§ TEXT SEGMENT
*****

Margaret Cho, purveyor of funny and (mildly) offensive jokes, caused quite a ruckus at the Golden Globes when she appeared on stage as Cho Young Ja, a North Korean military general and journalist with a distinctly exaggerated accent. The gag – even if it wasn’t your cup of tea – was a nod to Cho’s previous turn on 30 Rock as former North Korean “supreme leader” Kim Jung-Il as well as a reference to The Interview-Sony hack drama that has been unfolding in real time right before our eyes.
But, as should have been (and probably was) expected, the flak flooded in, with journalists comparing the bit to a minstrel show and wondering how it could ever be understood as anything but “broadly racist.” Twitter feeds exploded and the metaphorical pot was stirred. All of the backlash becoming even more complicated and interesting when put into context with how heavy of an emphasis was placed on free speech, and Je Suis Charlie, during the broadcast. As a Korean American viewer, my ears were perked.
Cho really has no time for any of the controversy she’s stirred up. No really. The comedian made it abundantly clear she doesn’t care if people think she crossed the (murky) line between comedy and cultural sensitivity. As she told Buzzfeed, she “can do whatever [she] want[s] when it comes to Koreans.”

*****

§ EXERCISE
Please summarize the piece on Margaret Cho's Golden Globes appearance in two sentences.

§ SOURCE DATA
*****

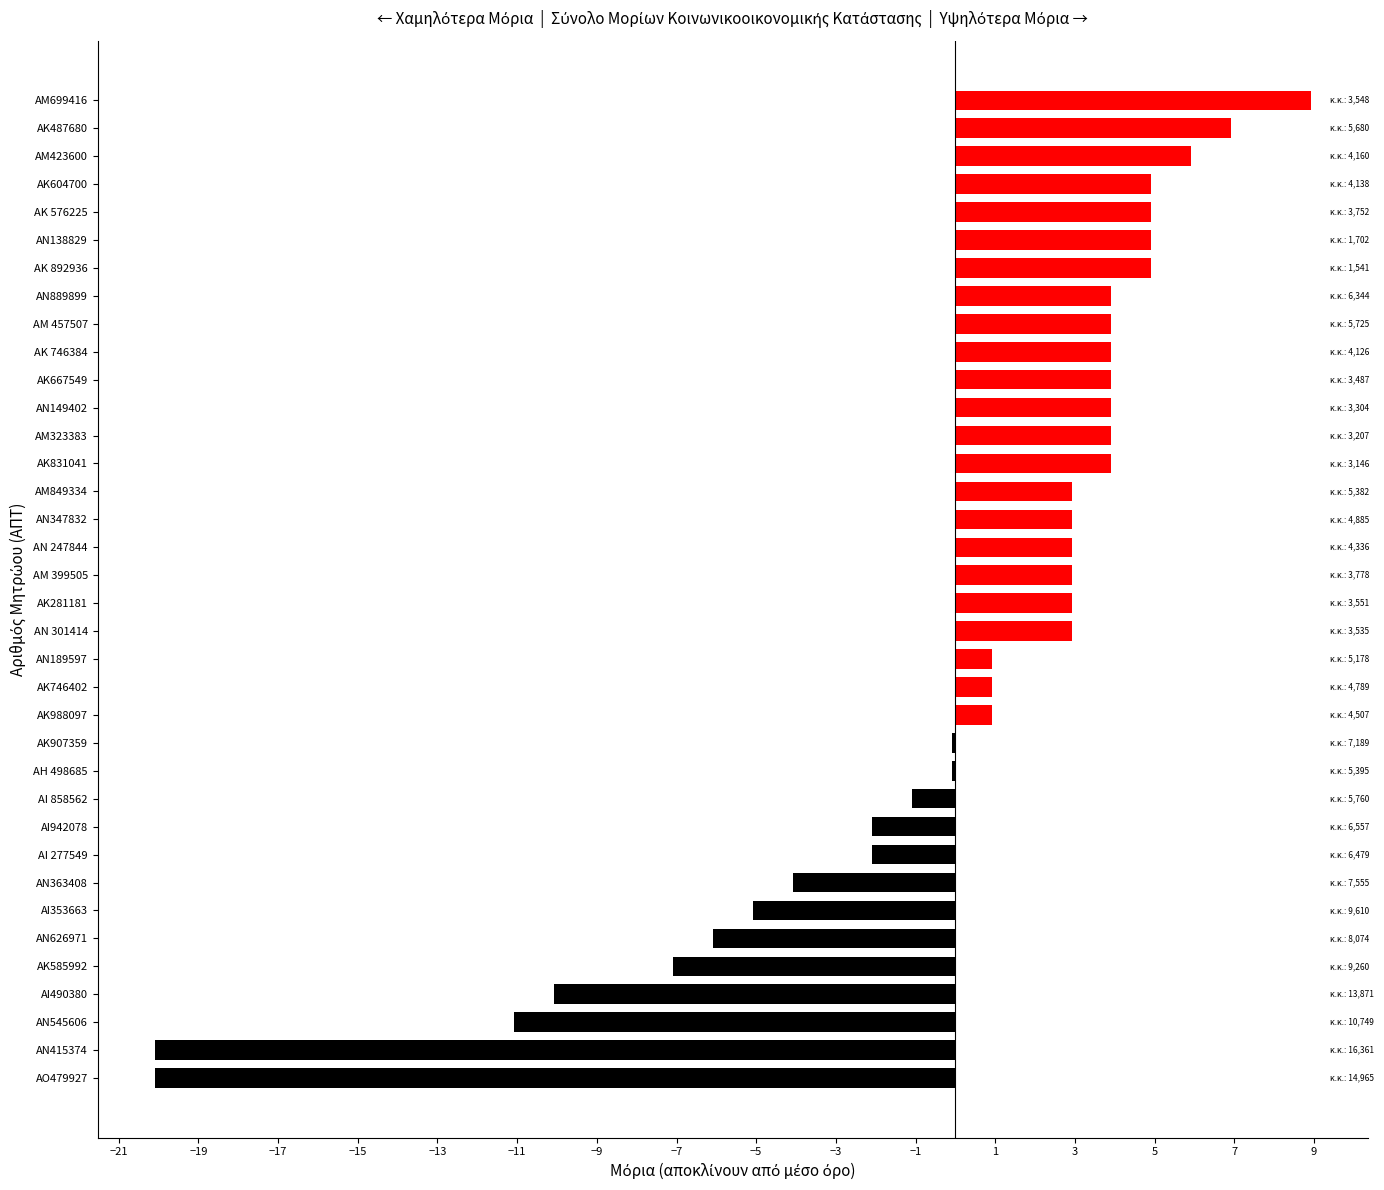

True or false: the data shows 3.9 at ΑΝ149402.

True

*****

§ WRITTEN SOLUTION
Margaret Cho appeared on stage at the Golden Globes as Cho Young Ja, a North Korean military general and journalist with an exaggerated accent, in a gag that nodded to her earlier 30 Rock role as Kim Jung-Il and to the hack drama surrounding The Interview and Sony. Journalists compared the bit to a minstrel show and called it broadly racist, but Cho made clear she doesn't care whether people think she crossed the line, saying she can do whatever she wants when it comes to Koreans.